---------- 本文 ----------

協議対象の区間あいの風とやま鉄道線 倶利伽羅~市振(100.1km)
輸送密度(2015年→2019年)7,522→7,688
増減率+2%
赤字額(2019年)3,791万円
※輸送密度および増減率は、あいの風とやま鉄道が発足した2015年と、コロナ禍前の2019年を比較しています。
※赤字額は、コロナ禍前の2019年のデータを使用しています。

協議会参加団体

富山市、高岡市、射水市、小矢部市、朝日町、入善町、黒部市、魚津市、滑川市、砺波市、南砺市、氷見市、上市町、立山町、舟橋村、富山県

あいの風とやま鉄道と沿線自治体

あいの風とやま鉄道をめぐる協議会設置までの経緯

北陸新幹線の並行在来線区間は、JR東日本とJR西日本が1996年に公表しています。これを受けて富山県の沿線自治体は、2005年までにすべての自治体が経営分離に同意。同年7月には「富山県並行在来線対策協議会」を設置し、JR西日本から切り離される在来線の検討を始めます。

----------

作業の内容: 上のあいの風とやま鉄道の協議会についての文章を、最後の文のあとから書き足してください。

---------- 資料 ----------

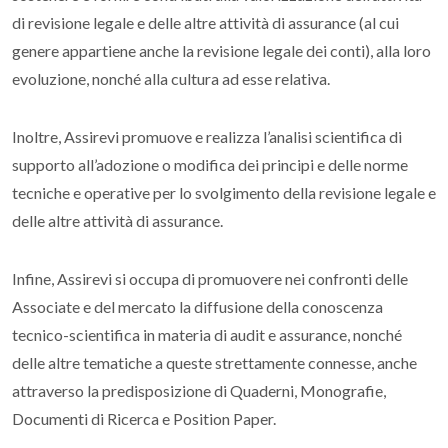
di revisione legale e delle altre attività di
assurance
(al cui
genere appartiene anche la revisione legale dei conti), alla loro
evoluzione, nonché alla cultura ad esse relativa.
Inoltre, Assirevi promuove e realizza l’analisi scientifica di
supporto all’adozione o modifica dei principi e delle norme
tecniche e operative per lo svolgimento della revisione legale e
delle altre attività di
assurance
.
Infine, Assirevi si occupa di promuovere nei confronti delle
Associate e del mercato la diffusione della conoscenza
tecnico-scientifica in materia di
audit
e
assurance
, nonché
delle altre tematiche a queste strettamente connesse, anche
attraverso la predisposizione di Quaderni, Monografie,
Documenti di Ricerca e Position Paper.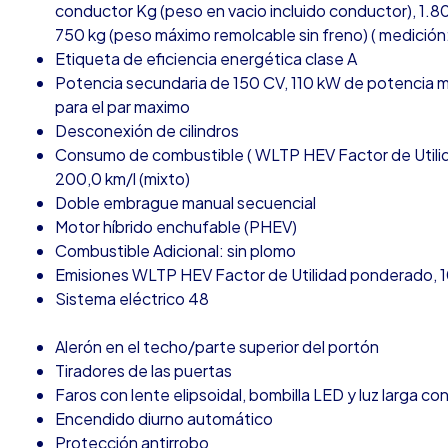
conductor Kg (peso en vacio incluido conductor), 1.8
750 kg (peso máximo remolcable sin freno) ( medición:
Etiqueta de eficiencia energética clase A
Potencia secundaria de 150 CV, 110 kW de potencia 
para el par maximo
Desconexión de cilindros
Consumo de combustible ( WLTP HEV Factor de Utilid
200,0 km/l (mixto)
Doble embrague manual secuencial
Motor híbrido enchufable (PHEV)
Combustible Adicional: sin plomo
Emisiones WLTP HEV Factor de Utilidad ponderado, 10
Sistema eléctrico 48
Alerón en el techo/parte superior del portón
Tiradores de las puertas
Faros con lente elipsoidal, bombilla LED y luz larga co
Encendido diurno automático
Protección antirrobo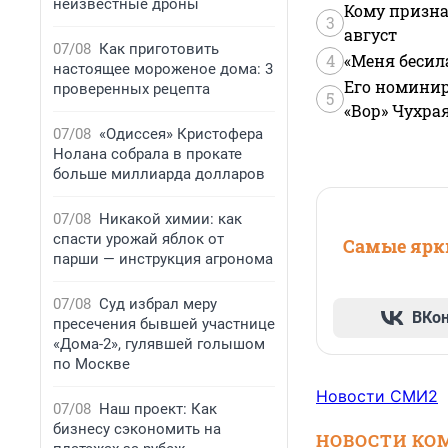
неизвестные дроны
Кому призна
3
август
07/08
Как приготовить
4
«Меня бесил
настоящее мороженое дома: 3
Его номинир
проверенных рецепта
5
«Вор» Чухра
07/08
«Одиссея» Кристофера
Нолана собрала в прокате
больше миллиарда долларов
07/08
Никакой химии: как
спасти урожай яблок от
Самые ярки
парши — инструкция агронома
07/08
Суд избрал меру
ВКо
пресечения бывшей участнице
«Дома-2», гулявшей голышом
по Москве
Новости СМИ2
07/08
Наш проект: Как
бизнесу сэкономить на
НОВОСТИ КО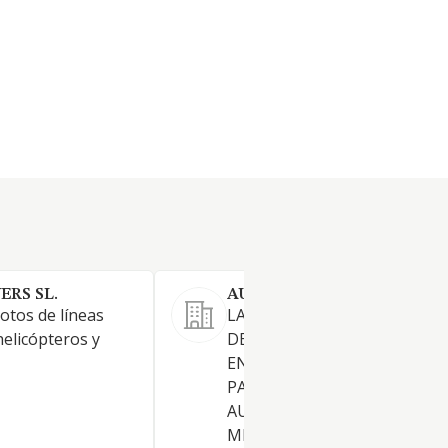
ERS SL.
AUTOESCUELA FESTIVAL S
otos de líneas
LA EXPLOTACION DEL NEGO
helicópteros y
DE AUTOESCUELA, ASI COMO
ENSENANZA Y PREPARACIO
PARA PROFESORES DE
AUTOESCUELA. ACADEMIA D
MECANOGRAFIA, TAQUIGRAFI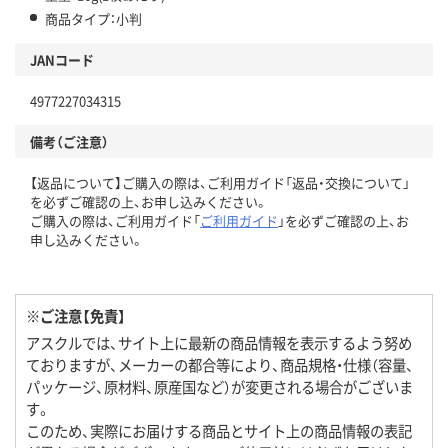
商品タイプ：小判
JANコード
4977227034315
備考（ご注意）
【返品について】ご購入の際は、ご利用ガイド「返品・交換について」
を必ずご確認の上、お申し込みください。
ご購入の際は、ご利用ガイド「
ご利用ガイド
」を必ずご確認の上、お
申し込みください。
※ご注意【免責】
アスクルでは、サイト上に最新の商品情報を表示するよう努め
ておりますが、メーカーの都合等により、商品規格・仕様（容量、
パッケージ、原材料、原産国など）が変更される場合がございま
す。
このため、実際にお届けする商品とサイト上の商品情報の表記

----------

作業の結果:
2007年には、将来の需要予測に関する調査結果が報告されています。これによると、開業時(2014年度)の輸送密度は7,112人/日で、当時の普通列車利用者より2割減。開業から30年後(2045年度)には、3,904人/日まで減少するという、厳しい予測が示されていました。

■北陸本線(富山県内の線区)の輸送密度の予測

北陸本線(富山県内の線区)の輸送密度の予測
▲開業前の予測では一貫して減少が続き、開業30年後(2045年度)には半分以下になるという結果が示されていた。
参考:富山県「富山県並行在来線 経営計画概要(第1次)(素案)のポイント」をもとに筆者作成

この結果を受けて、2008年の協議会では増便や新駅設置など、利用促進に関する取り組みについて検討されています。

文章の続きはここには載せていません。